What the f—k do Americans not understand about their situation. 53% say "if" Bush lied, Congress "should CONSIDER" .... Not impeach, just consider it. And less than a month ago only 42% favored impeachment. We Americans are some of the most ignorant a—holes on the face of the earth. Is it any wonder we got our ass kicked in Vietnam and are getting it kicked again in Iraq. And you dumb mfers who want to say we’re bringing them democracy, you have no idea what is going on in the world.
9 April 2006, 02:58
The people shun your enraged ideological certitude as a basis of policy. Your narrow agenda of disestablishment of the United States Government and the erection of vindictive international People’s (Communist) Courts to try for political crimes all the people who have frustrated your cause over the last 75 years is no news to the People of the United States. You shouldn’t wonder that they reject your message, and you. They know a party of Strelnikov-wannabe’s when they see one.
Lentulus
9 April 2006, 16:14
One Texas Senator in defending the illegal presidential wiretapping recently said, "If you’re dead you don’t have any rights." Apparently he does not agree with Patrick Henry’s "Give me liberty or give me death." If President Clinton had been accused of doing any of the things that President Bush has admitted doing, the Republican Congress would have had his head.

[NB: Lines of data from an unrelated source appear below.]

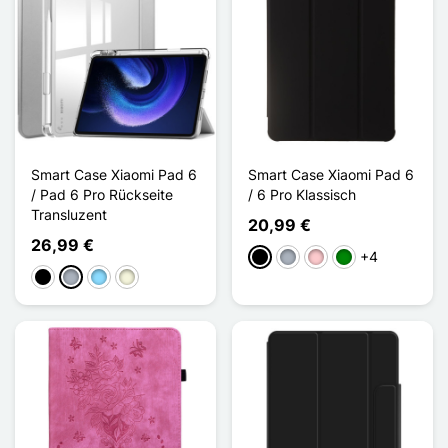
Smart Case Xiaomi Pad 6
Smart Case Xiaomi Pad 6
/ Pad 6 Pro Rückseite
/ 6 Pro Klassisch
Transluzent
20,99 €
26,99 €
+4
Schwarz
Grau
Pink
Grün
Schwarz
Grau
Hellblau
Beige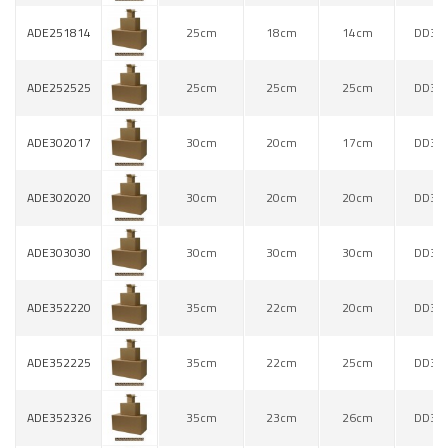
ADE251814
25cm
18cm
14cm
DD30
ADE252525
25cm
25cm
25cm
DD30
ADE302017
30cm
20cm
17cm
DD30
ADE302020
30cm
20cm
20cm
DD30
ADE303030
30cm
30cm
30cm
DD30
ADE352220
35cm
22cm
20cm
DD30
ADE352225
35cm
22cm
25cm
DD30
ADE352326
35cm
23cm
26cm
DD30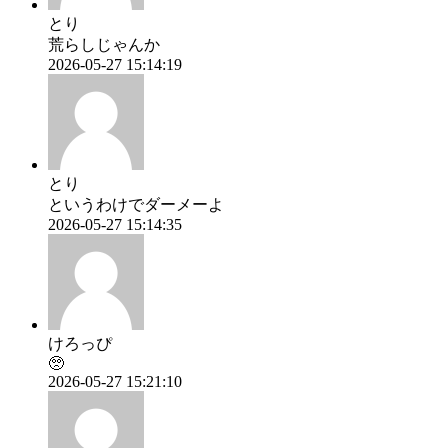
とり
荒らしじゃんか
2026-05-27 15:14:19
とり
というわけでダーメーよ
2026-05-27 15:14:35
けろっぴ
🥺
2026-05-27 15:21:10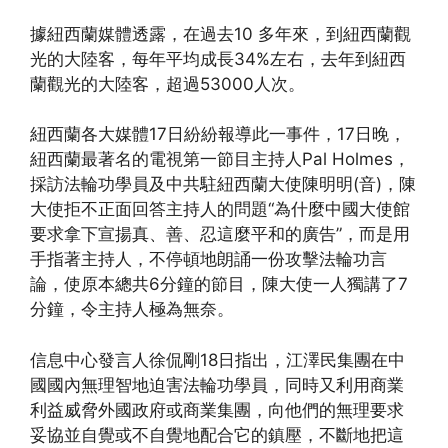
據紐西蘭媒體透露，在過去10 多年來，到紐西蘭觀
光的大陸客，每年平均成長34%左右，去年到紐西
蘭觀光的大陸客，超過53000人次。
紐西蘭各大媒體17日紛紛報導此一事件，17日晚，
紐西蘭最著名的電視第一節目主持人Pal Holmes，
採訪法輪功學員及中共駐紐西蘭大使陳明明(音)，陳
大使拒不正面回答主持人的問題“為什麼中國大使館
要求拿下宣揚真、善、忍這麼平和的廣告”，而是用
手指著主持人，不停頓地朗誦一份攻擊法輪功言
論，使原本總共6分鐘的節目，陳大使一人獨講了7
分鐘，令主持人極為無奈。
信息中心發言人徐侃剛18日指出，江澤民集團在中
國國內無理智地迫害法輪功學員，同時又利用商業
利益威脅外國政府或商業集團，向他們的無理要求
妥協並自覺或不自覺地配合它的鎮壓，不斷地把這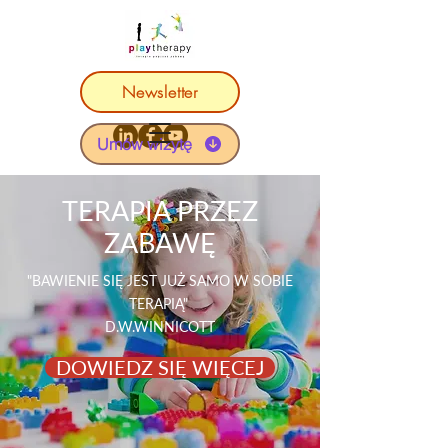
Newsletter
Umów wizytę
TERAPIA PRZEZ
ZABAWĘ
"BAWIENIE SIĘ JEST JUŻ SAMO W SOBIE
TERAPIĄ"
D.W.WINNICOTT
DOWIEDZ SIĘ WIĘCEJ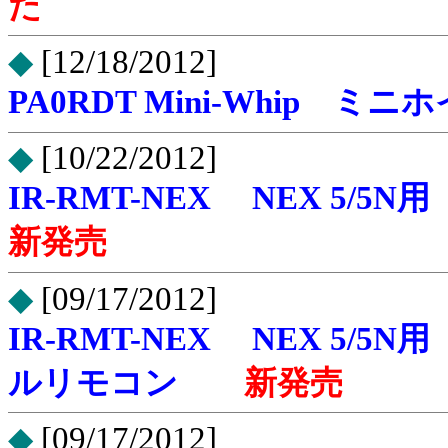
た
◆
[12/18/2012]
PA0RDT Mini-Whip 
◆
[10/22/2012]
IR-RMT-NEX NEX 
新発売
◆
[09/17/2012]
IR-RMT-NEX NEX 5
ルリモコン
新発売
◆
[09/17/2012]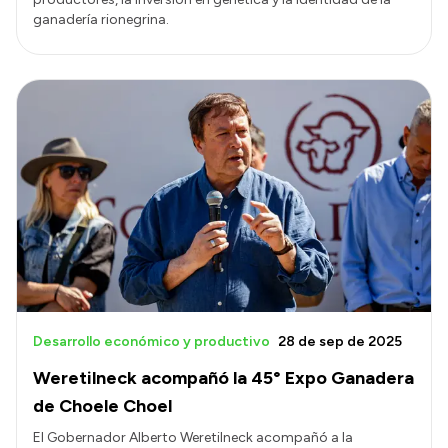
ganadería rionegrina.
Desarrollo económico y productivo
28 de sep de 2025
Weretilneck acompañó la 45° Expo Ganadera
de Choele Choel
El Gobernador Alberto Weretilneck acompañó a la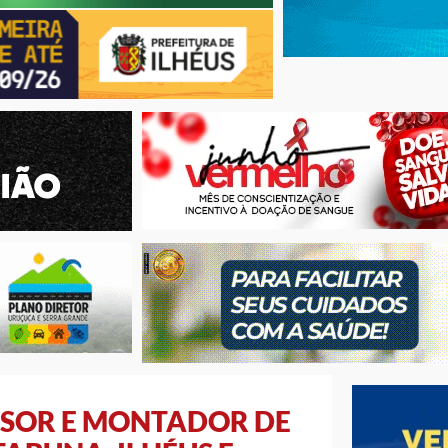
SOR E MONTADOR DE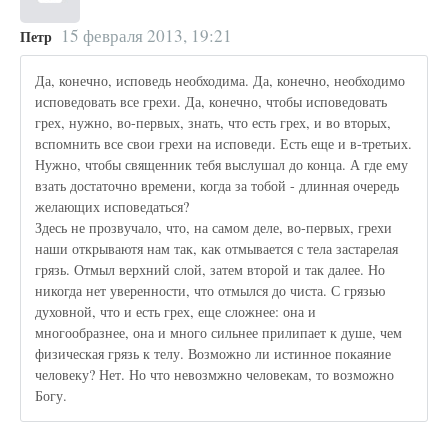
15 февраля 2013, 19:21
Петр
Да, конечно, исповедь необходима. Да, конечно, необходимо
исповедовать все грехи. Да, конечно, чтобы исповедовать
грех, нужно, во-первых, знать, что есть грех, и во вторых,
вспомнить все свои грехи на исповеди. Есть еще и в-третьих.
Нужно, чтобы священник тебя выслушал до конца. А где ему
взать достаточно времени, когда за тобой - длинная очередь
желающих исповедаться?
Здесь не прозвучало, что, на самом деле, во-первых, грехи
наши открываютя нам так, как отмывается с тела застарелая
грязь. Отмыл верхний слой, затем второй и так далее. Но
никогда нет уверенности, что отмылся до чиста. С грязью
духовной, что и есть грех, еще сложнее: она и
многообразнее, она и много сильнее прилипает к душе, чем
физическая грязь к телу. Возможно ли истинное покаяние
человеку? Нет. Но что невозмжно человекам, то возможно
Богу.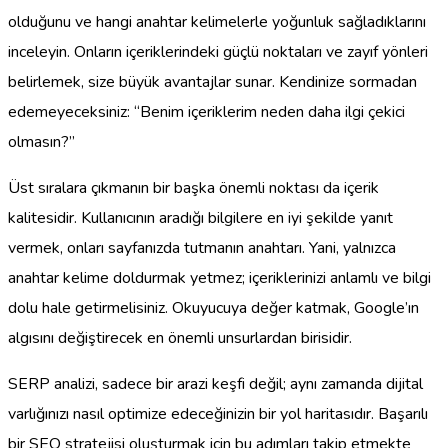
olduğunu ve hangi anahtar kelimelerle yoğunluk sağladıklarını
inceleyin. Onların içeriklerindeki güçlü noktaları ve zayıf yönleri
belirlemek, size büyük avantajlar sunar. Kendinize sormadan
edemeyeceksiniz: “Benim içeriklerim neden daha ilgi çekici
olmasın?”
Üst sıralara çıkmanın bir başka önemli noktası da içerik
kalitesidir. Kullanıcının aradığı bilgilere en iyi şekilde yanıt
vermek, onları sayfanızda tutmanın anahtarı. Yani, yalnızca
anahtar kelime doldurmak yetmez; içeriklerinizi anlamlı ve bilgi
dolu hale getirmelisiniz. Okuyucuya değer katmak, Google’ın
algısını değiştirecek en önemli unsurlardan birisidir.
SERP analizi, sadece bir arazi keşfi değil; aynı zamanda dijital
varlığınızı nasıl optimize edeceğinizin bir yol haritasıdır. Başarılı
bir SEO stratejisi oluşturmak için bu adımları takip etmekte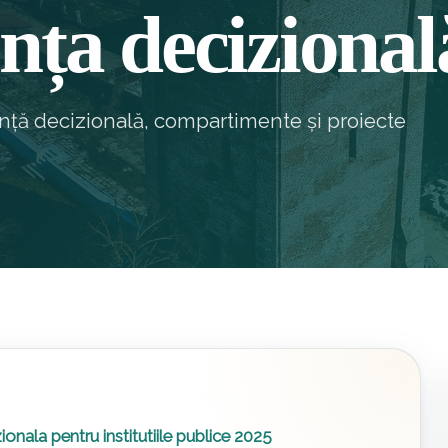
nța decizional
ență decizională, compartimente și proiecte
onala pentru institutiile publice 2025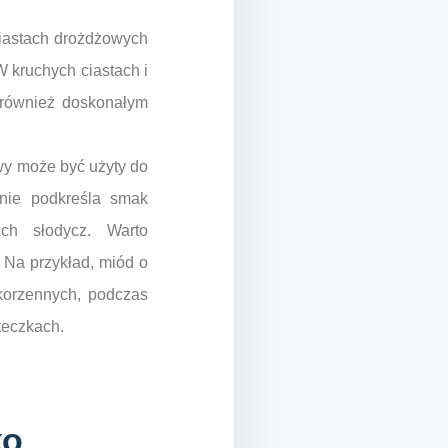
iastach drożdżowych
W kruchych ciastach i
 również doskonałym
owy może być użyty do
knie podkreśla smak
h słodycz. Warto
 Na przykład, miód o
korzennych, podczas
teczkach.
ko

The very portion of the public that is vociferously defending Bush now (often with potty mouth as seen in one of the posts here) would have been the first to go after Clinton. So I must assume that (a) the impeachment effort against Clinton was entirely political, and (b) the conservatives in the nation are not defenders of our liberties. The only way the right can exonerate itself at this point is by taking up the cause of impeaching Bush. My uncle, a career Marine and a long-term Republican who supported NIxon all the way through his Watergate mess, has just announced that he is now a political independent and has left the Republican party. If they can’t keep his loyalty, they are doomed.
9 April 2006, 16:35
I think you need to go back and take a refresher course in reading. You certainly did not understand my message.
Sincerely,
potty mouth
9 April 2006, 16:35
It might be that Americans don’t demand an impeachment of a man who clearly is losing everything at the cost of America and ruining the ecomony of the country, which is just what the terriorists are trying to achieve, is the complancy that runs rampent throughout and those that don’t want to admit a big mistake. Bush’s impeachment would yes, make his family look bad, but their are some pretty strong personalities in there that would take his impeachment as personally as if they too were being impeached, but say it makes the country look bad, as if it didn’t look bad enough already. Others figure by the time it went through, the next election would be taking place and let the system weed him out naturally. At the end of the day, Bush is turning America into our worst nightmare and I am afraid it is too late.